Но фут – мера старорежимная, из обихода уже вышла, один фут – это треть метра, вернее, чуть более трети метра, вот и считайте, дорогие товарищи, как высоко вспучился над землей этот дурной нарыв – Ахтанизовская блевака. В метрах считайте, согласно современным революционным требованиям.

И название у нарыва какое сочное, выразительное, даже закашляться хочется – блевака. Выблевывает, значит, из себя посторонние предметы, грязь, дурной воздух, сгнившие камни, останки древних животных, еще что-то.

Очередной звонок в комитет комсомола ничего не дал, Мягков не сдержался, выругался, ощутил под сердцем страшную холодную пустоту.

Выглянул в окошко: ну, как там жара? Жара не спадала, городок их был пуст.

Это хорошо, что на улицах – ни единой души, это на руку. Все перемещения, выбор огневых точек, установку пулеметов нужно делать скрытно, чтобы ни один взгляд, – тем более, взгляд вражий, – не засек это.

Может быть, даже и меловые кресты они стерли рано, – пусть бы красовались на воротах, – а за воротами можно было поставить опытных стрелков и достойно встретить непрошеных гостей.

Но кресты уже стерты – нет их.

И комендатура и штаб пограничного отряда действовать уже приготовились, подкатили к окнам пулеметы, распаковали ящики с лентами, набитыми патронами, были также осмотрены въезды в город, выбраны наиболее выгодные точки для встречи «дорогих гостей», проверены места засад и дорожки, по которым непрошеные визитеры будут драпать.

Сил, конечно, в городе было маловато, но на то, чтобы подоспела помощь, времени не оставалось совершенно, надо было обходиться своими силами, теми, что у них имелись.

Поразмышляв немного, Мягков обошел десяток домов, где жили бывшие буденовцы, попросил поддержать пограничников в случае нападения на город, – ни один из боевых рубак коменданту не отказал, – буденовцы хорошо понимали, что будет, если «камышовые коты» вздумают прополоть пулеметами городские улочки.

Раскаленный донельзя день перевалил уже на вторую половину, солнце, кажется, лопнуло и как гигантский яичный желток разлилось по всему небу. Небо сделалось необыкновенно ярким и почему-то тяжелым. Было понятно как Божий день – что-то должно случиться.

Мягков еще дважды звонил в комсомольский комитет – бесполезно, Богомолов как сквозь землю провалился, комендант даже попытался отменить его приказ о «мобилизации», для этого прискакал на Гнедке в роскошное барское здание, занятое комсомольцами на берегу моря, но попытка оказалась тщетной – отменить приказ мог только сам секретарь.

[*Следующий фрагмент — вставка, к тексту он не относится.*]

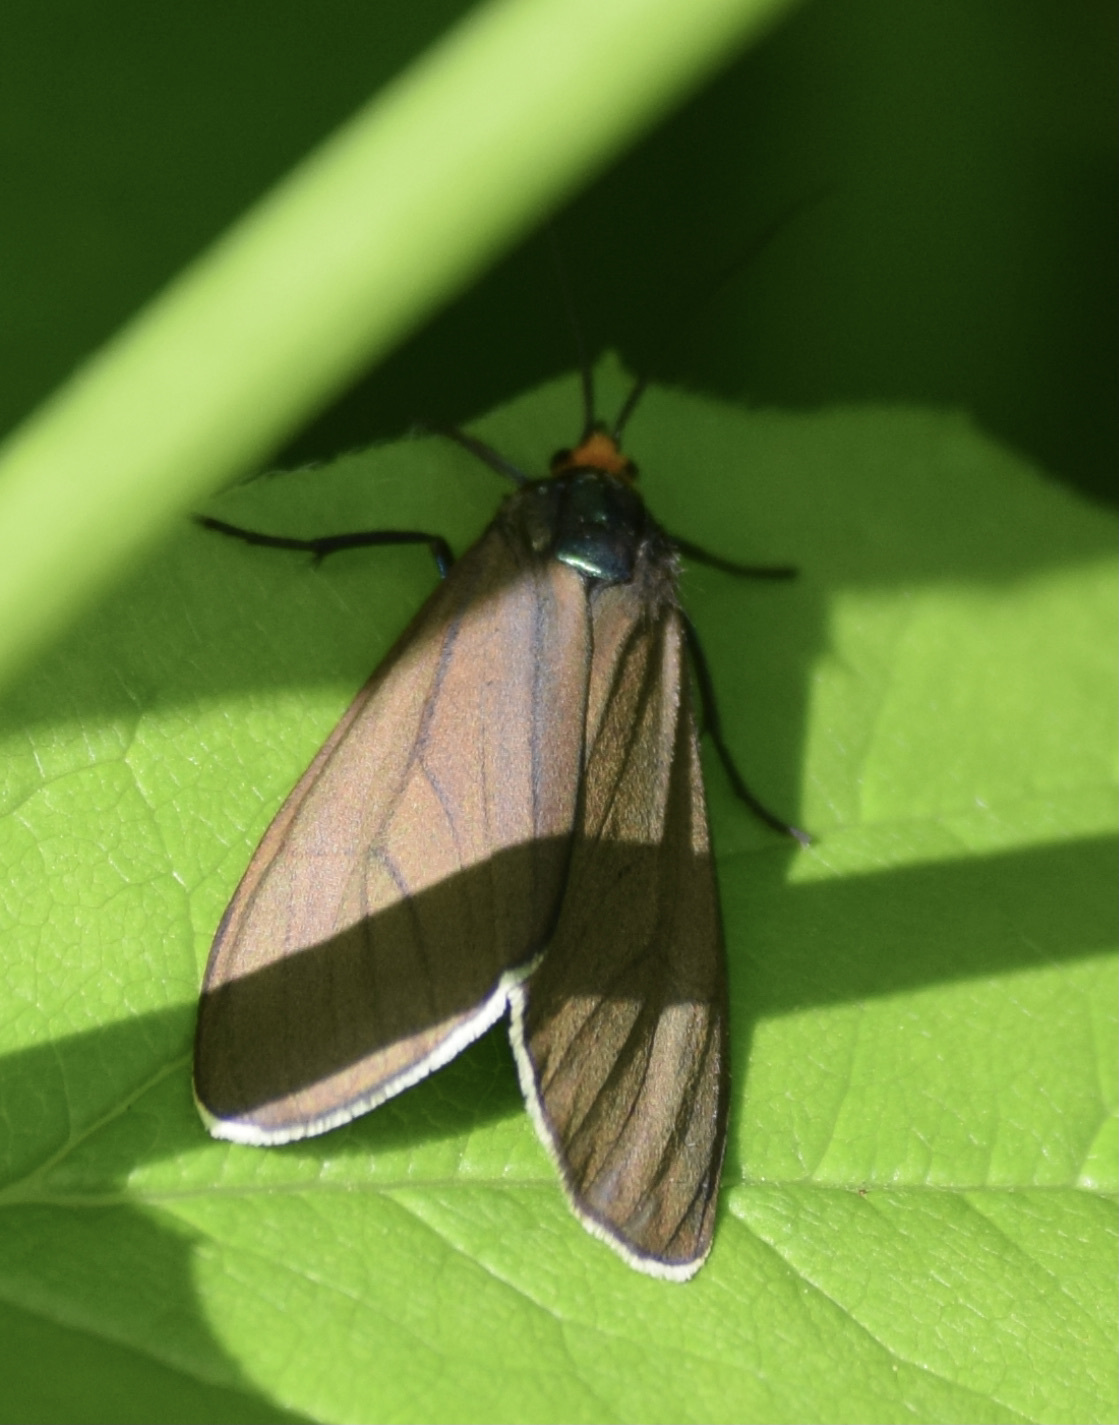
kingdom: Animalia
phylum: Arthropoda
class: Insecta
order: Lepidoptera
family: Erebidae
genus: Ctenucha
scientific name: Ctenucha virginica
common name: Virginia ctenucha moth
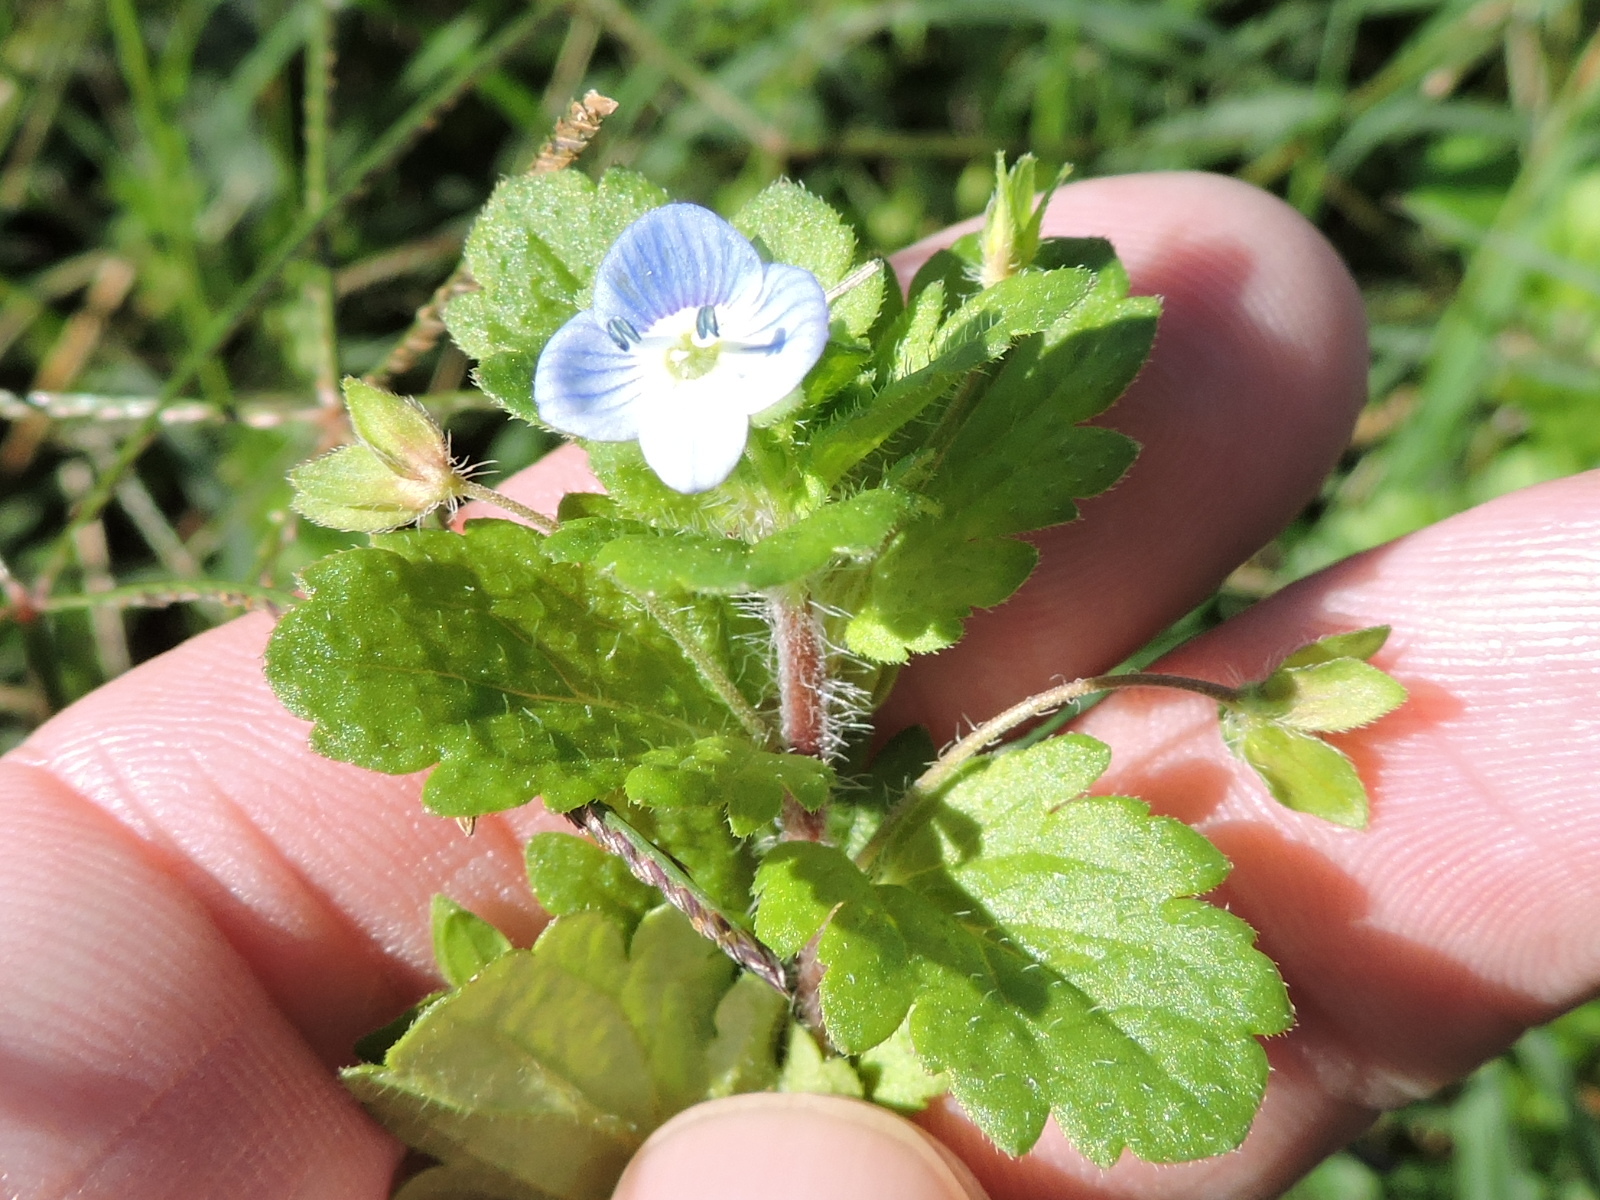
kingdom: Plantae
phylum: Tracheophyta
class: Magnoliopsida
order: Lamiales
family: Plantaginaceae
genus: Veronica
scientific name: Veronica persica
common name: Common field-speedwell
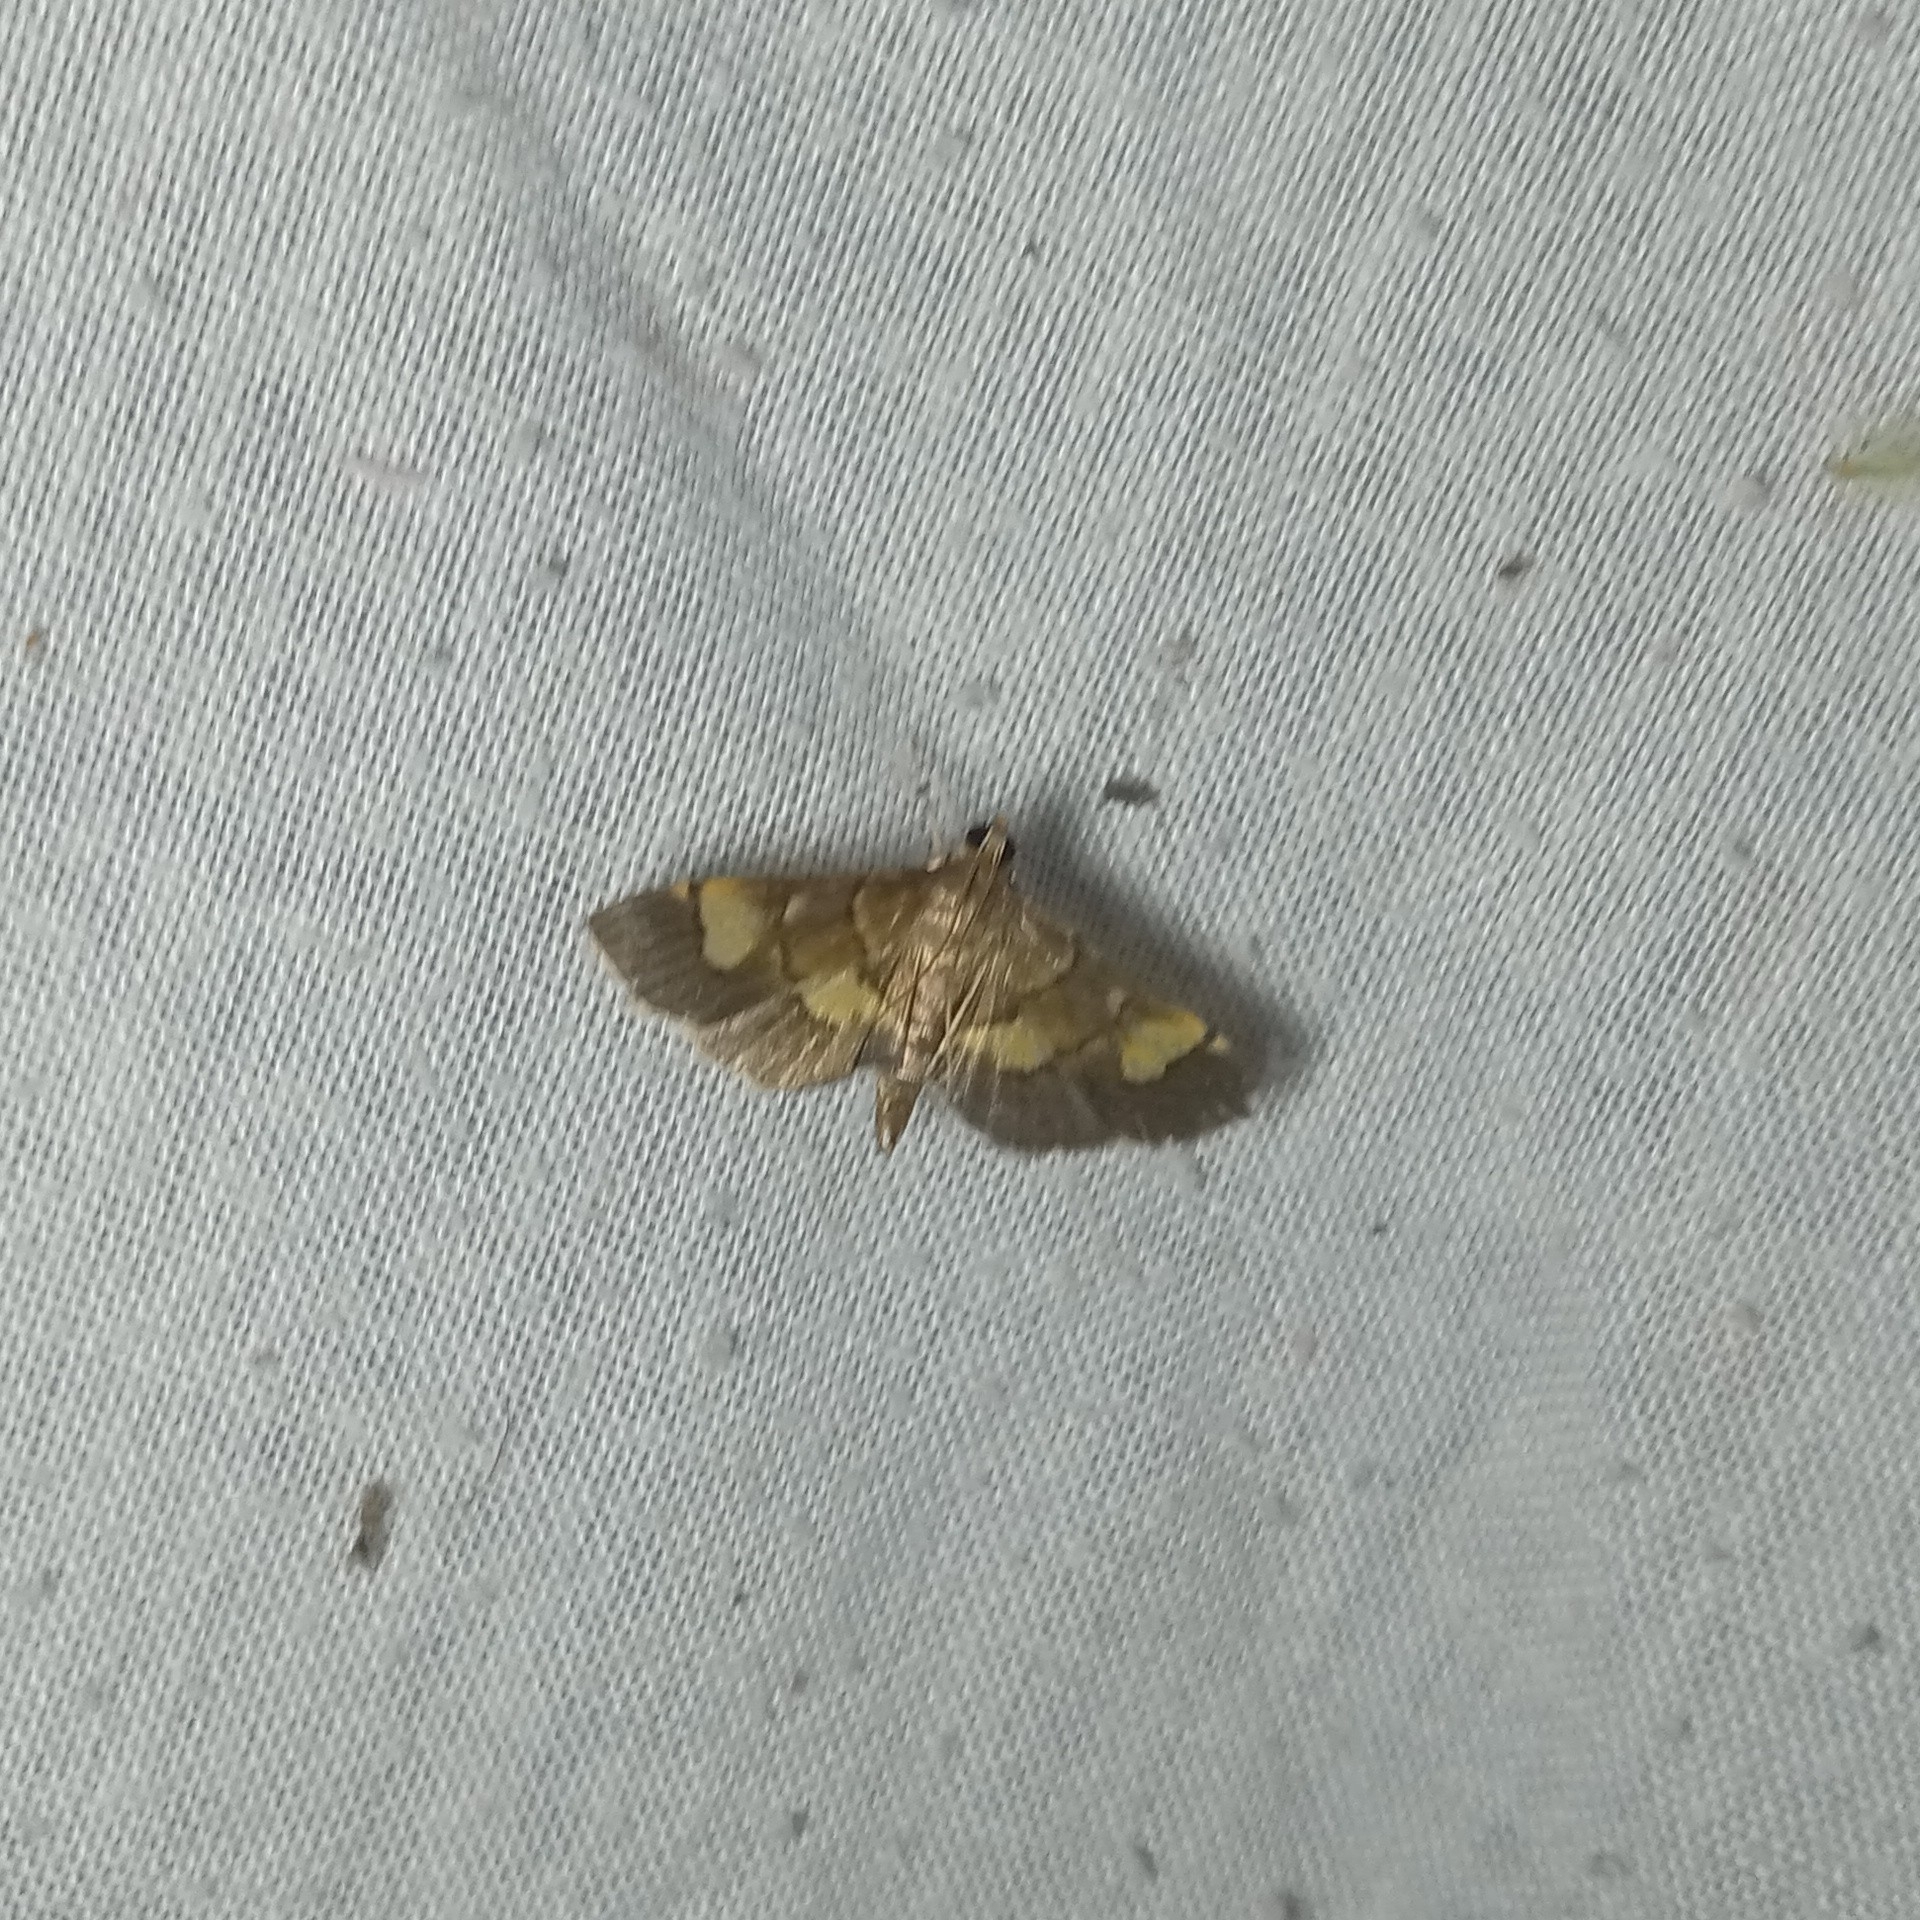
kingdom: Animalia
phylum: Arthropoda
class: Insecta
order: Lepidoptera
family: Crambidae
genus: Syngamia
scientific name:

Впрочем, до часа «икс», до полуночи, когда ожидалось нашествие «камышовых котов», время еще было, – значит, секретарь еще мог объявиться.

Медленно тянулось время. Температура поднялась настолько, что пыль ошпарила ноги одному пацаненку до волдырей. Орал пацаненок на всю улицу.

В общем, погода стояла лихая, жара, похоже, не собиралась схлынуть и ночью – все так же будет припекать, хотя солнышко завалится на сон грядущий в постель, расположенную по ту сторону моря, и очнется лишь на рассвете.

К вечеру стало сильно пахнуть цветами. Цветы в их городке росли в каждом палисаднике, – росли самые разные, комендант в их сортах не разбирался. Разбирался только в их колере, в окраске: белые, голубые, желтые, красные и так далее, середки почти у всех были сродни яичным желткам, иногда встречались коричневые середки. Мягков вновь вспомнил Дашу – в который уж раз; чтобы не размякать, постарался перевести мысли на что-нибудь другое.

Он находился на окраине города, на дороге, по которой должны были пойти «камышовые коты», прикидывал, где лучше было посадить засаду с ручным английским пулеметом, замаскировать ее, а потом вдруг поднял своего мирного вислогубого Гнедка на дыбы и поскакал в комендатуру – Даша по-прежнему не выходила из головы, судьба ее тревожила Мягкова.